-- Opening Marker --

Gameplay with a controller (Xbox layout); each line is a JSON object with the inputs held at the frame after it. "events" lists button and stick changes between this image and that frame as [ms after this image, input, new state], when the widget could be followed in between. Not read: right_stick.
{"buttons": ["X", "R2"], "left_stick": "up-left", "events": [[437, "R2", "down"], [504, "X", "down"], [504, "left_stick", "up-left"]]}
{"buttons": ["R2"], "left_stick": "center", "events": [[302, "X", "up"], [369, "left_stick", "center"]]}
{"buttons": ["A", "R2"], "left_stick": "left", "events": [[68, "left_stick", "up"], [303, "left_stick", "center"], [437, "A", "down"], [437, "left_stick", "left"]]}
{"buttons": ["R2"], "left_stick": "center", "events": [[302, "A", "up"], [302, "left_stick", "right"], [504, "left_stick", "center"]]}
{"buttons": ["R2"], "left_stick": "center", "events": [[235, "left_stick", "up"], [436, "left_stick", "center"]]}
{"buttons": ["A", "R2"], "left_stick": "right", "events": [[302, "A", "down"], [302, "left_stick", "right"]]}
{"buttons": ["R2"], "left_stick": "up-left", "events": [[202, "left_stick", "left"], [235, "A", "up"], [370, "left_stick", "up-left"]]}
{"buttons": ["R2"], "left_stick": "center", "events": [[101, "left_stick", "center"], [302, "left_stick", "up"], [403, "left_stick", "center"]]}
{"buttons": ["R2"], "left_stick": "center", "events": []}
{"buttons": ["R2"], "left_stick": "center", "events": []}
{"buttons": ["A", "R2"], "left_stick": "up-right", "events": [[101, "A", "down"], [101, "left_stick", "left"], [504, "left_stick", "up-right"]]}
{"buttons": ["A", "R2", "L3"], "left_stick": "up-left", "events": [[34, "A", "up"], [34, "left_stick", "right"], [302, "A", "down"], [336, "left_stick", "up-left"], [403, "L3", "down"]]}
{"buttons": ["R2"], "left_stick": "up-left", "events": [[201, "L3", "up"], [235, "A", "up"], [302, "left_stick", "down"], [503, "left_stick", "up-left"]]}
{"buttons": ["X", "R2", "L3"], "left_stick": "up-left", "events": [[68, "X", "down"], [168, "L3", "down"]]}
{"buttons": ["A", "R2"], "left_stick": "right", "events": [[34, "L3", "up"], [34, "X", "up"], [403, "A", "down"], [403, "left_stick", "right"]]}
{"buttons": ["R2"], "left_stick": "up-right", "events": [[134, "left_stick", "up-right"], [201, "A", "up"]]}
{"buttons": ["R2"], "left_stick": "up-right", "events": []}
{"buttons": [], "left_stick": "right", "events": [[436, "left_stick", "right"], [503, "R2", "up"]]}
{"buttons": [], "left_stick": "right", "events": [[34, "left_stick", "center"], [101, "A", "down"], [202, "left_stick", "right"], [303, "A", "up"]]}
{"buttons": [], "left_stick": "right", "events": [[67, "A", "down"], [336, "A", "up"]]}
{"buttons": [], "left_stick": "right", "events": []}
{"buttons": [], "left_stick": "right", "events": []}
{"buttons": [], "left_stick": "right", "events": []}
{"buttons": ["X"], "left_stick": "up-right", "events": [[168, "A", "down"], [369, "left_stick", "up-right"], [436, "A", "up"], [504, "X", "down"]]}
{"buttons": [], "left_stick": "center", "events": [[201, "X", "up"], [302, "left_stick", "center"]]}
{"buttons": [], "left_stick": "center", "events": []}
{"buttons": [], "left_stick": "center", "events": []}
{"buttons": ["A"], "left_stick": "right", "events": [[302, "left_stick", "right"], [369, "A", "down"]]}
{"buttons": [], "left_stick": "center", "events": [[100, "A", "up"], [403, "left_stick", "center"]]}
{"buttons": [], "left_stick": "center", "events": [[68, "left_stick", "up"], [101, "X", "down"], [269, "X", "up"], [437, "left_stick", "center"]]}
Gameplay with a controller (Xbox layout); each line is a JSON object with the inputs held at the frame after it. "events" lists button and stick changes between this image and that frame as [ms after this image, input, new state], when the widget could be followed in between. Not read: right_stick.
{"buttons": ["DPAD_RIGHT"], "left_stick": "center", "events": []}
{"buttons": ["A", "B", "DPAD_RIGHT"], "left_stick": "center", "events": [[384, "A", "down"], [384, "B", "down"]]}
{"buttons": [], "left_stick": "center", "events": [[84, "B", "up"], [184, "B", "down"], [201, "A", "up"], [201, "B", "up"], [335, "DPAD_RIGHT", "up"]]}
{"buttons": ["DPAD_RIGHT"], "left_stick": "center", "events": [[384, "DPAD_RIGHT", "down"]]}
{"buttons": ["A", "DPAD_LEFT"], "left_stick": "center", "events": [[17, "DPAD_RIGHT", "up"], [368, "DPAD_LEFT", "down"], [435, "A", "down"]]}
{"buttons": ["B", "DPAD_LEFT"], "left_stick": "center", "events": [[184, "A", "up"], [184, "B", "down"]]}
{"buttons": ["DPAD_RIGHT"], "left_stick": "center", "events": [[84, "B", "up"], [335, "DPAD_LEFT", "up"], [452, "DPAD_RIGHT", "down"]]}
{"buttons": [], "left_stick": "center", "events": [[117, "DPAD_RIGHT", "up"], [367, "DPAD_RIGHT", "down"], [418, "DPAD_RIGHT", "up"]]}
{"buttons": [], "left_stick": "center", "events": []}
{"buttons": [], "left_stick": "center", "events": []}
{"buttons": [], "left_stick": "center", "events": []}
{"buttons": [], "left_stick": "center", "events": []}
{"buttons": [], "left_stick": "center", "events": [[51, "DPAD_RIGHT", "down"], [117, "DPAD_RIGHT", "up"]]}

-- Closing Marker --

Task instructions: The data must be retyped in full, exactly as it reads.

Task result:
Gameplay with a controller (Xbox layout); each line is a JSON object with the inputs held at the frame after it. "events" lists button and stick changes between this image and that frame as [ms after this image, input, new state], when the widget could be followed in between. Not read: right_stick.
{"buttons": ["X", "R2"], "left_stick": "up-left", "events": [[437, "R2", "down"], [504, "X", "down"], [504, "left_stick", "up-left"]]}
{"buttons": ["R2"], "left_stick": "center", "events": [[302, "X", "up"], [369, "left_stick", "center"]]}
{"buttons": ["A", "R2"], "left_stick": "left", "events": [[68, "left_stick", "up"], [303, "left_stick", "center"], [437, "A", "down"], [437, "left_stick", "left"]]}
{"buttons": ["R2"], "left_stick": "center", "events": [[302, "A", "up"], [302, "left_stick", "right"], [504, "left_stick", "center"]]}
{"buttons": ["R2"], "left_stick": "center", "events": [[235, "left_stick", "up"], [436, "left_stick", "center"]]}
{"buttons": ["A", "R2"], "left_stick": "right", "events": [[302, "A", "down"], [302, "left_stick", "right"]]}
{"buttons": ["R2"], "left_stick": "up-left", "events": [[202, "left_stick", "left"], [235, "A", "up"], [370, "left_stick", "up-left"]]}
{"buttons": ["R2"], "left_stick": "center", "events": [[101, "left_stick", "center"], [302, "left_stick", "up"], [403, "left_stick", "center"]]}
{"buttons": ["R2"], "left_stick": "center", "events": []}
{"buttons": ["R2"], "left_stick": "center", "events": []}
{"buttons": ["A", "R2"], "left_stick": "up-right", "events": [[101, "A", "down"], [101, "left_stick", "left"], [504, "left_stick", "up-right"]]}
{"buttons": ["A", "R2", "L3"], "left_stick": "up-left", "events": [[34, "A", "up"], [34, "left_stick", "right"], [302, "A", "down"], [336, "left_stick", "up-left"], [403, "L3", "down"]]}
{"buttons": ["R2"], "left_stick": "up-left", "events": [[201, "L3", "up"], [235, "A", "up"], [302, "left_stick", "down"], [503, "left_stick", "up-left"]]}
{"buttons": ["X", "R2", "L3"], "left_stick": "up-left", "events": [[68, "X", "down"], [168, "L3", "down"]]}
{"buttons": ["A", "R2"], "left_stick": "right", "events": [[34, "L3", "up"], [34, "X", "up"], [403, "A", "down"], [403, "left_stick", "right"]]}
{"buttons": ["R2"], "left_stick": "up-right", "events": [[134, "left_stick", "up-right"], [201, "A", "up"]]}
{"buttons": ["R2"], "left_stick": "up-right", "events": []}
{"buttons": [], "left_stick": "right", "events": [[436, "left_stick", "right"], [503, "R2", "up"]]}
{"buttons": [], "left_stick": "right", "events": [[34, "left_stick", "center"], [101, "A", "down"], [202, "left_stick", "right"], [303, "A", "up"]]}
{"buttons": [], "left_stick": "right", "events": [[67, "A", "down"], [336, "A", "up"]]}
{"buttons": [], "left_stick": "right", "events": []}
{"buttons": [], "left_stick": "right", "events": []}
{"buttons": [], "left_stick": "right", "events": []}
{"buttons": ["X"], "left_stick": "up-right", "events": [[168, "A", "down"], [369, "left_stick", "up-right"], [436, "A", "up"], [504, "X", "down"]]}
{"buttons": [], "left_stick": "center", "events": [[201, "X", "up"], [302, "left_stick", "center"]]}
{"buttons": [], "left_stick": "center", "events": []}
{"buttons": [], "left_stick": "center", "events": []}
{"buttons": ["A"], "left_stick": "right", "events": [[302, "left_stick", "right"], [369, "A", "down"]]}
{"buttons": [], "left_stick": "center", "events": [[100, "A", "up"], [403, "left_stick", "center"]]}
{"buttons": [], "left_stick": "center", "events": [[68, "left_stick", "up"], [101, "X", "down"], [269, "X", "up"], [437, "left_stick", "center"]]}
Gameplay with a controller (Xbox layout); each line is a JSON object with the inputs held at the frame after it. "events" lists button and stick changes between this image and that frame as [ms after this image, input, new state], when the widget could be followed in between. Not read: right_stick.
{"buttons": ["DPAD_RIGHT"], "left_stick": "center", "events": []}
{"buttons": ["A", "B", "DPAD_RIGHT"], "left_stick": "center", "events": [[384, "A", "down"], [384, "B", "down"]]}
{"buttons": [], "left_stick": "center", "events": [[84, "B", "up"], [184, "B", "down"], [201, "A", "up"], [201, "B", "up"], [335, "DPAD_RIGHT", "up"]]}
{"buttons": ["DPAD_RIGHT"], "left_stick": "center", "events": [[384, "DPAD_RIGHT", "down"]]}
{"buttons": ["A", "DPAD_LEFT"], "left_stick": "center", "events": [[17, "DPAD_RIGHT", "up"], [368, "DPAD_LEFT", "down"], [435, "A", "down"]]}
{"buttons": ["B", "DPAD_LEFT"], "left_stick": "center", "events": [[184, "A", "up"], [184, "B", "down"]]}
{"buttons": ["DPAD_RIGHT"], "left_stick": "center", "events": [[84, "B", "up"], [335, "DPAD_LEFT", "up"], [452, "DPAD_RIGHT", "down"]]}
{"buttons": [], "left_stick": "center", "events": [[117, "DPAD_RIGHT", "up"], [367, "DPAD_RIGHT", "down"], [418, "DPAD_RIGHT", "up"]]}
{"buttons": [], "left_stick": "center", "events": []}
{"buttons": [], "left_stick": "center", "events": []}
{"buttons": [], "left_stick": "center", "events": []}
{"buttons": [], "left_stick": "center", "events": []}
{"buttons": [], "left_stick": "center", "events": [[51, "DPAD_RIGHT", "down"], [117, "DPAD_RIGHT", "up"]]}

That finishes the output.